QUESTION #2: What are some of the conclusions we can draw from these survey findings and is there any historic precedent that would find early American Bible knowledge to be higher than it is today?


George Barna:

“I think there are some conclusions we can begin to draw, one of which is, certainly, there are no widespread theological standards that the American Church holds onto these days. Essentially, we fight for freedom of religion and essentially what that’s become to mean is freedom from truth. We essentially want to determine our own truth in our own way, based on our own sources and the bible often, apparently, is not a primary source of our truth. I think we can begin to raise the issue that maybe the local Church is having more limited impact than we’ve been lead to believe. And I don’t say that to be dismissive or derogatory, but we’ve got to look ourselves in the mirror and say, ‘what in the world is going on here?’

I look back historically and one of the things that I saw about the colonial Church that so impressed me was that we were a nation of churches filled with pastors who were outraged by sin, who created an uproar over the fact that people didn’t take the Bible seriously. You had Jonathan Edwards, John Wesley, George Whitfield, all of these great, wonderful spiritual leaders who called us to task, they called us on it. And then I look at what’s going on in America today and, obviously, the teaching that’s being given to Americans about the Bible, about Christ, about Christianity, about the nature and the being of God, is not clear. What is biblical must not be repeated because people aren’t recalling it, and when we evaluate lifestyles, we can tell that it’s not being applied. I would say we’ve got some real challenges in our culture today, but one of the biggest ones is for the Church to be the Church. The Church is defeating itself today. We’ve got to right that ship if the culture is going to be righted as well.”

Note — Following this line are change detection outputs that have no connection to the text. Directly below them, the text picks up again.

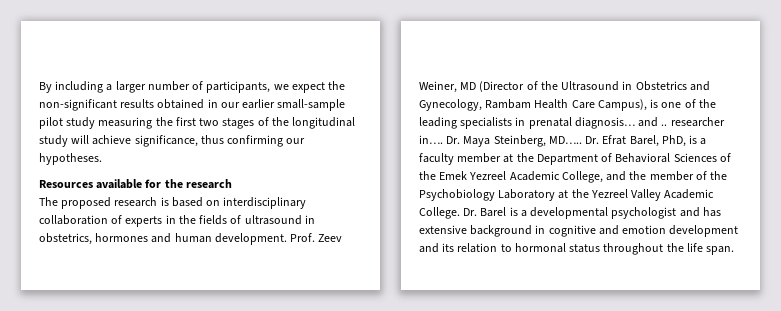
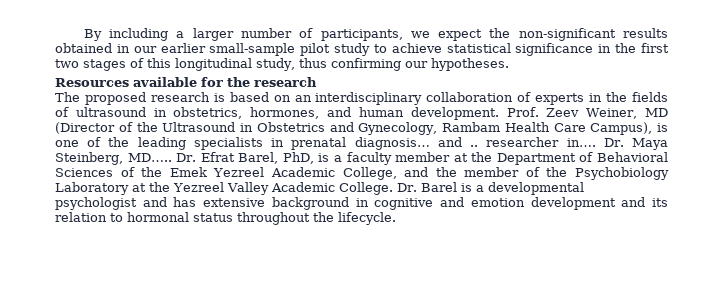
[98,117,153,129] measuring -> [373,43,612,56] to achieve statistical significance in
[271,117,356,129] [39,135,198,147] the longitudinal study will achieve significance, -> [147,58,295,71] this longitudinal study,
(221, 203) none -> [294,95,312,102] an
[95,233,149,242] hormones -> [250,107,320,119] hormones,
[686,243,735,255] life span. -> [338,212,396,225] lifecycle.

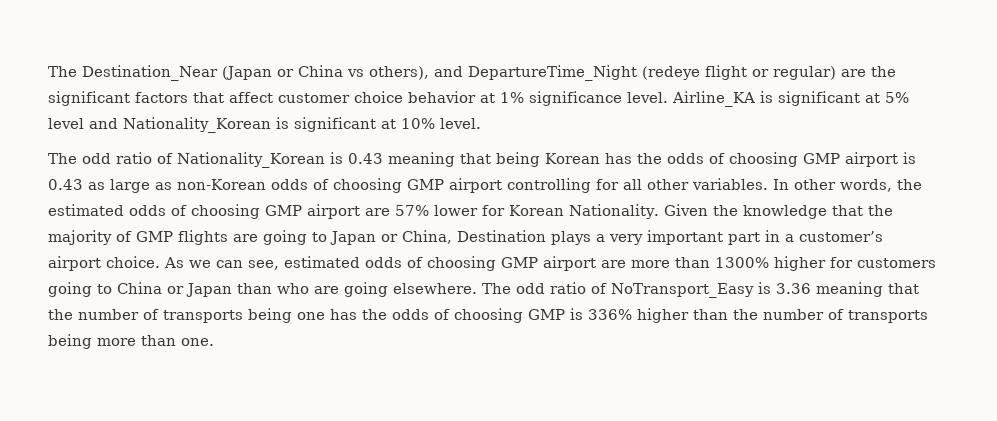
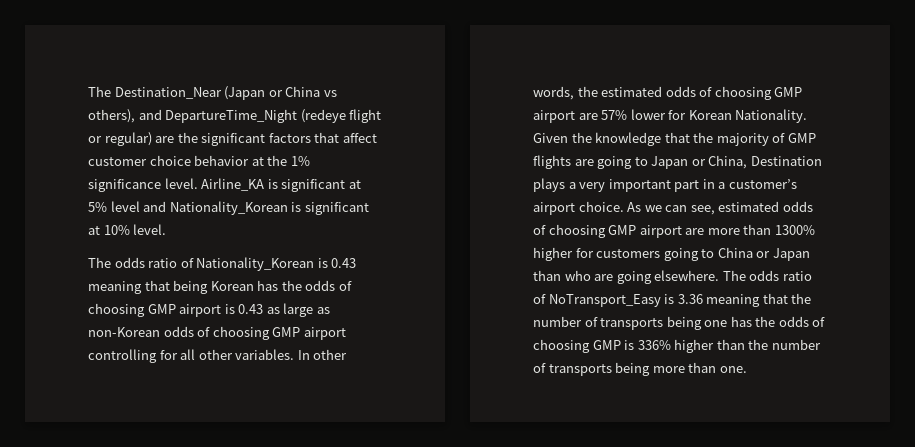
(495, 98) none -> [267,155,288,166] the
[82,153,111,164] odd -> [114,257,145,268] odds
[516,283,545,294] odd -> [749,270,780,281] odds

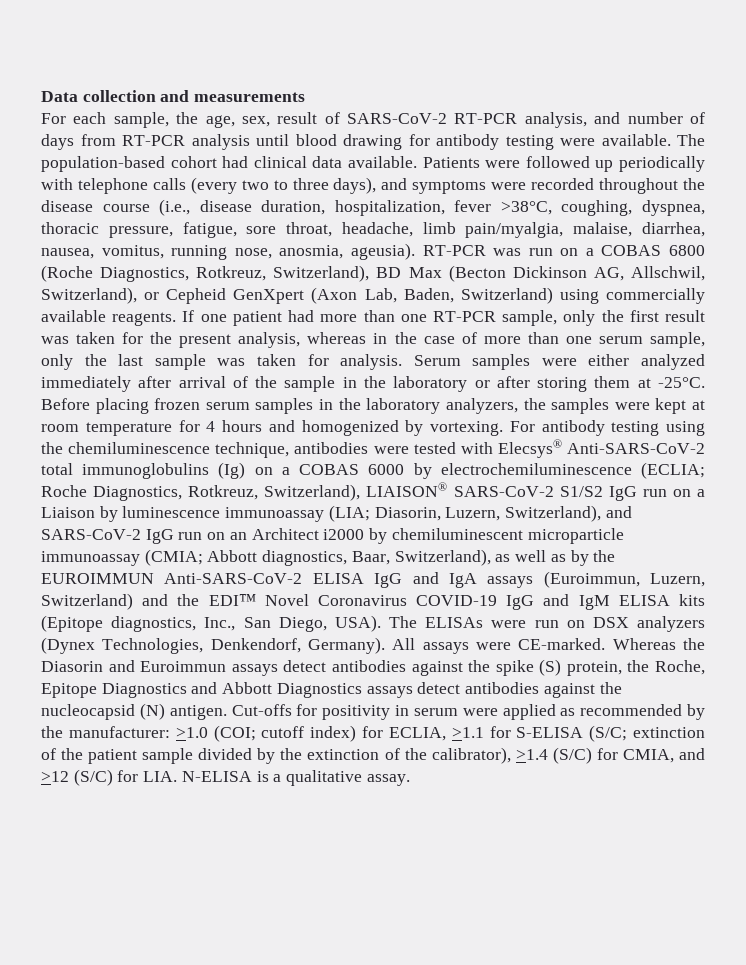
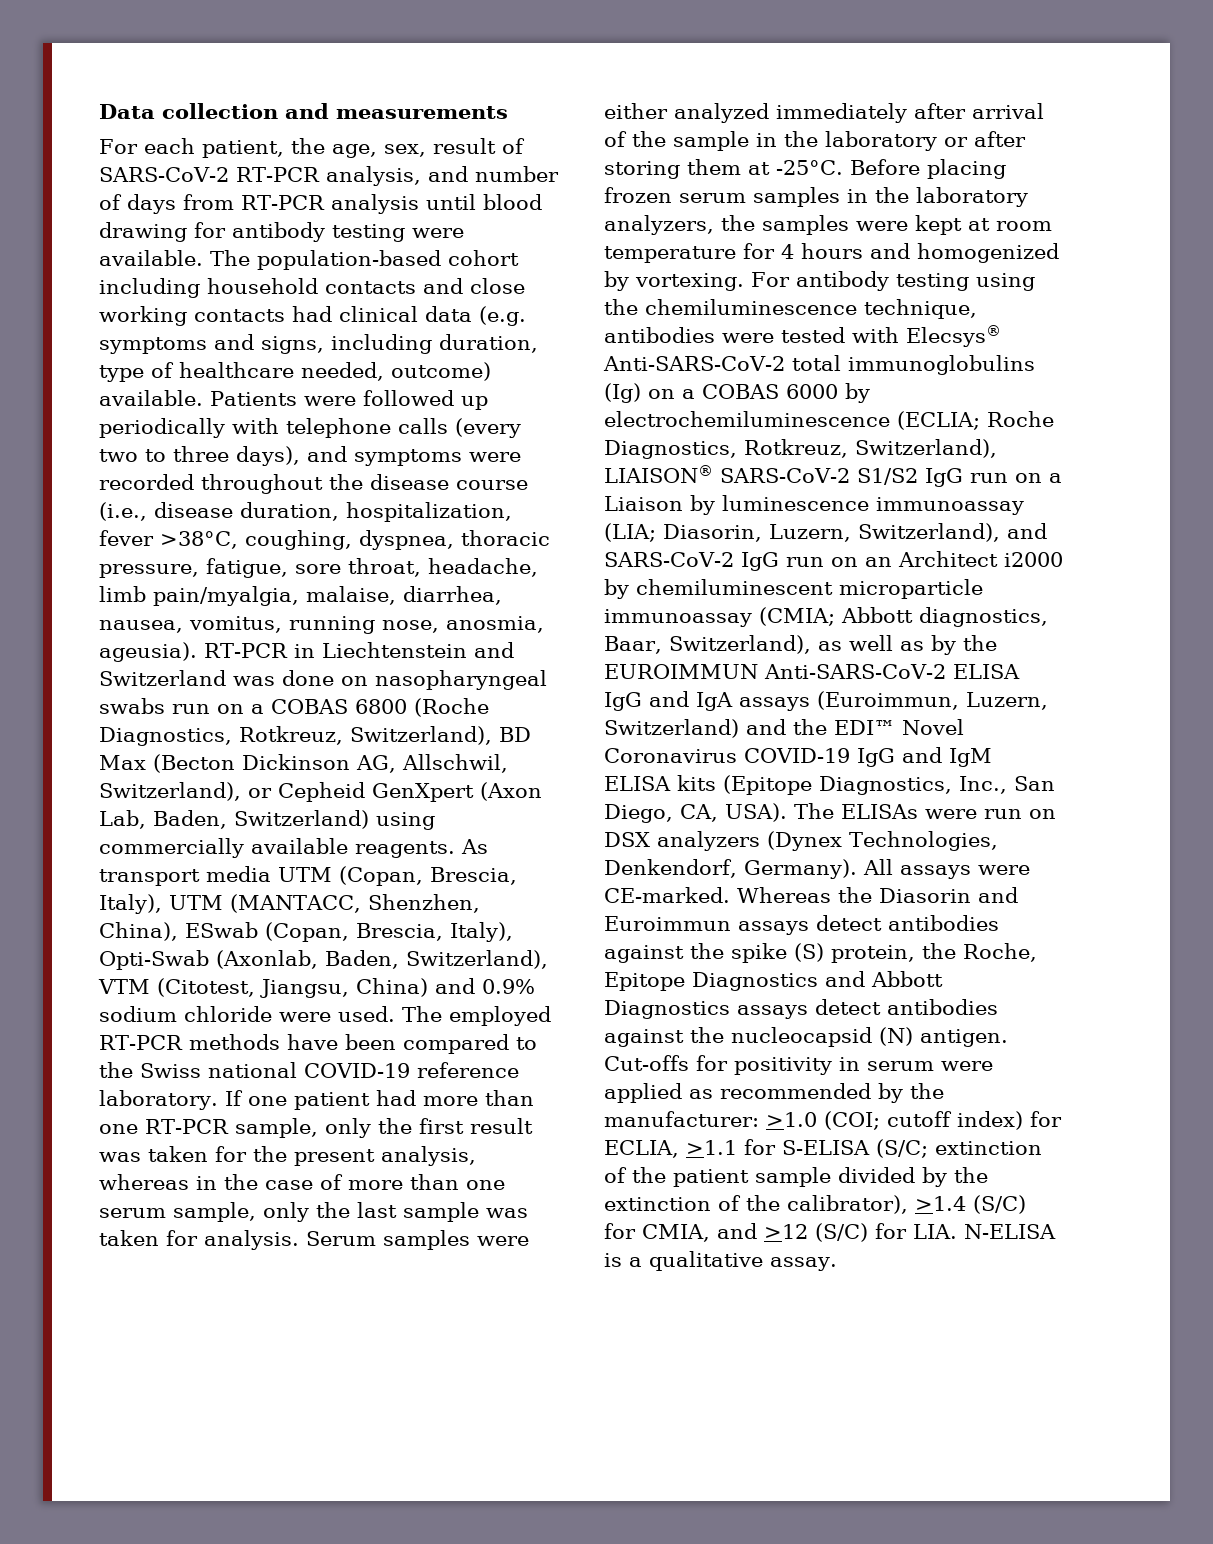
[113,112,169,128] sample, -> [201,140,284,158] patient,
[222,156,343,168] had clinical data -> [99,278,525,298] [99,306,526,326] [99,334,538,354] [99,362,491,382] including household contacts and close working contacts had clinical data (e.g. symptoms and signs, including duration, type of healthcare needed, outcome)
[493,248,522,256] was -> [293,642,514,658] [99,670,547,690] [99,698,165,714] in Liechtenstein and Switzerland was done on nasopharyngeal swabs
(177, 319) none -> [461,839,488,854] [99,866,517,886] [99,894,480,914] [99,922,513,942] [99,950,548,970] [98,978,535,998] [99,1006,551,1026] [99,1034,537,1054] [99,1062,519,1078] [99,1090,218,1110] As transport media UTM (Copan, Brescia, Italy), UTM (MANTACC, Shenzhen, China), ESwab (Copan, Brescia, Italy), Opti-Swab (Axonlab, Baden, Switzerland), VTM (Citotest, Jiangsu, China) and 0.9% sodium chloride were used. The employed RT-PCR methods have been compared to the Swiss national COVID-19 reference laboratory.
[111,616,197,632] diagnostics, -> [819,776,952,795] Diagnostics,
(327, 624) none -> [680,804,718,822] CA,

…As far as the early American knowledge of the Bible, if we go back to the original surveys by the founders of what’s now known as the marketing research industry, public opinion research, George Gallup and Archibald Crossley and a whole bunch of other people. What we know is that people were closer. A greater number of people had biblical views at that time than we have today. But I wonder if maybe the more important question is, does God need a majority of America to have a biblical worldview or does He need a group of people with a biblical worldview who are willing to devote their lives to advancing His agenda?

I think that when we look at Scripture, what we see is often God uses remnants, and so the absolute numbers may not be as important as some of the implications of what those numbers are. I would say today one of those implications is that we need to start looking at what it is we’re doing in our ministries. Are we focusing on children, are we helping families to raise godly kids? Are we really teaching God’s Word or are we teaching kind of cultural truisms that make people feel good? Are we evaluating success in our Churches not based on attendance but based on life transformations? There are a lot of things that I think all of this data brings up, and, as you’re suggesting, a biblical worldview is an important element of it. But maybe we need to go back to some of the foundations of how are people going to get that biblical worldview. Have we put into place the kinds of structures and the kinds of resources that will help people to get there?”